Document passage =
Two former employees at the Oklahoma County jail and their supervisor were charged with misdemeanor counts of cruelty to a prisoner and conspiracy this week after forcing inmates to listen to “Baby Shark” on loop “at loud volumes for extended periods of time,” per The Oklahoman. Investigators found that the employees forced at least four inmates to stand, secured to a wall and with their hands cuffed behind them, for hours and listen to the song.

Plenty of people on Twitter said they can relate to the song’s torturous qualities.

“As a preschool teacher I can definitely confirm that song is torture,” one wrote. “Friends still mention to me when my son played baby shark 10x in a row at a holiday party. It was pretty bad. This is torture,” another said. “So baby shark, while being unofficially used as a torture device for years now, has now officially been used as a torture device,” someone else tweeted.

Of course, the whole thing about “Baby Shark” is that it’s an earworm, aka a catchy song that keeps repeating in your head, even after it’s done playing. Here’s what you need to know about earworms in general, plus what, exactly, makes “Baby Shark” so annoying.

Why are earworms so catchy?

Believe it or not, earworms have been studied pretty extensively. (And for what it’s worth, they’re known as “involuntary musical imagery” to academics.)

Stored records =
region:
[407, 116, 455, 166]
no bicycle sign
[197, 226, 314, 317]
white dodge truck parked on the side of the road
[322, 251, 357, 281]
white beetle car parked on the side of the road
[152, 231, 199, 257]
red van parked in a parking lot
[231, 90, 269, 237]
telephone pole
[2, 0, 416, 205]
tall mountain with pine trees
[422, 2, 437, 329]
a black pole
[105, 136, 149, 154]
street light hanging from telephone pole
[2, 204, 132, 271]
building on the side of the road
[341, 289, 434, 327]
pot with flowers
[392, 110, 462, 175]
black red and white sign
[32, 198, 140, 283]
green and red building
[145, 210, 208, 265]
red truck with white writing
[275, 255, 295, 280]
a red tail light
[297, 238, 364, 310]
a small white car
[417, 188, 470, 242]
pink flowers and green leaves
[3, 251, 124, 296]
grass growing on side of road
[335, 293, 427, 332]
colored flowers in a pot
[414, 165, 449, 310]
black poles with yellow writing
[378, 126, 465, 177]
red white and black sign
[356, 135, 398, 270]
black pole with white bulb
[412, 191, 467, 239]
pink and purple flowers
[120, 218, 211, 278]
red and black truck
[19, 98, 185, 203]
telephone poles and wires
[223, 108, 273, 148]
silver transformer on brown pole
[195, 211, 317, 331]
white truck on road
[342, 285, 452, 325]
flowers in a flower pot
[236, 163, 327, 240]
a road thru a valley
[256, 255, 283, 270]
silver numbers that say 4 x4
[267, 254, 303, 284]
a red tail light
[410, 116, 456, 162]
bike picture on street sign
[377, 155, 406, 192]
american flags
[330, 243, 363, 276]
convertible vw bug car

==

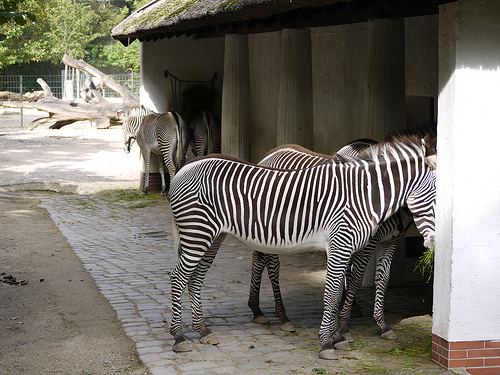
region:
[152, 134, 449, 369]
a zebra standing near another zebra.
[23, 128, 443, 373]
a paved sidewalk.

What you need to do =
**a)** Rewrite everything in the Baby Shark passage from "Two former employees" down to "song’s torturous qualities.", changing "inmates" to "detainees".
**b)** Translate this sentence from the Baby Shark passage into Spanish: "Plenty of people on Twitter said they can relate to the song’s torturous qualities."
The records have nothing to do with the text.

Full solutions =
**a)**
Two former employees at the Oklahoma County jail and their supervisor were charged with misdemeanor counts of cruelty to a prisoner and conspiracy this week after forcing detainees to listen to “Baby Shark” on loop “at loud volumes for extended periods of time,” per The Oklahoman. Investigators found that the employees forced at least four detainees to stand, secured to a wall and with their hands cuffed behind them, for hours and listen to the song.

Plenty of people on Twitter said they can relate to the song’s torturous qualities.

**b)** Muchas personas en Twitter dijeron que se sienten identificadas con el carácter torturante de la canción.